Le dessin de Salch « Les brûlés font du ski » fait polémique après l’incendie tragique de Crans-Montana: « L’humour noir n’est pas un tir contre les victimes mais un tir de riposte contre l’absurdité du monde » (Carte blanche à Peter Patfawl)

Un dessin en quelques traits peut parfois faire couler beaucoup d’encre, bien des larmes, des rages… Des balles même, on l’a appris dans l’histoire douloureuse récente. Il y a quelques années, beaucoup de monde était « Charlie », défendant la liberté d’expression sans forcément savoir ce qu’était réellement Charlie. Ah, la belle idée. Mais, régulièrement depuis, la foule immense qui se plaçait derrière les dessinateurs, caricaturistes, penseurs cyniques aussi, s’est dispersée et il n’est plus rare, sur les réseaux sociaux, qu’un dessin fasse polémique, soit flingué. Parce que tombé sous les yeux d’un public auquel il ne s’adressait pas, parce que incompris, parce que raté… ça arrive aussi. C’est à nouveau le cas avec un dessin de Salch en référence au drame survenu à Crans-Montana, station de ski suisse où, dans la nuit du Nouvel An, un incendie-éclair dans la discothèque située au sous-sol d’un bar a fait 40 morts et 116 blessés, brûlés graves.
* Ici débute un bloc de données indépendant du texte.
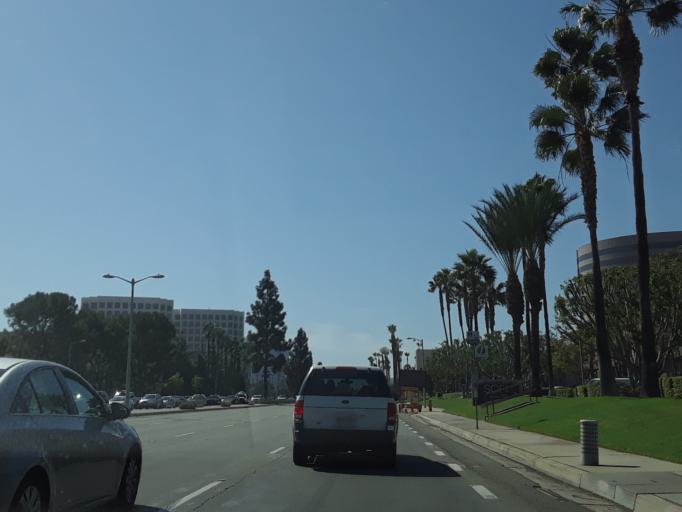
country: US
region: California
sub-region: Orange County
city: Irvine
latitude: 33.6836
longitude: -117.8372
Pour sa satire « Les brûlés font du ski », Salch a parodié le célèbre film du Splendid, indignant de nombreuses personnes, proches des victimes ou sidérées par la violence de cette tragédie et du dessin de Charlie Hebdo. Dans ce débat, côté défenseurs ou sanctionnateurs, il y a à boire et à manger. Mais, dans cet océan, le point de vue de Peter Patfawl, auteur de BD et dessinateur d’humour (Carnet de Santé, Mieux comprendre mon copain autiste, Foutoir), qui plus est sensible aux thématiques de l’autisme et du handicap, me semblait utile et éclairant. Le voici in extenso, avec le sens de la formule, sans volonté de faire plus polémique mais d’apaiser un tant soit peu les esprits. Carte blanche.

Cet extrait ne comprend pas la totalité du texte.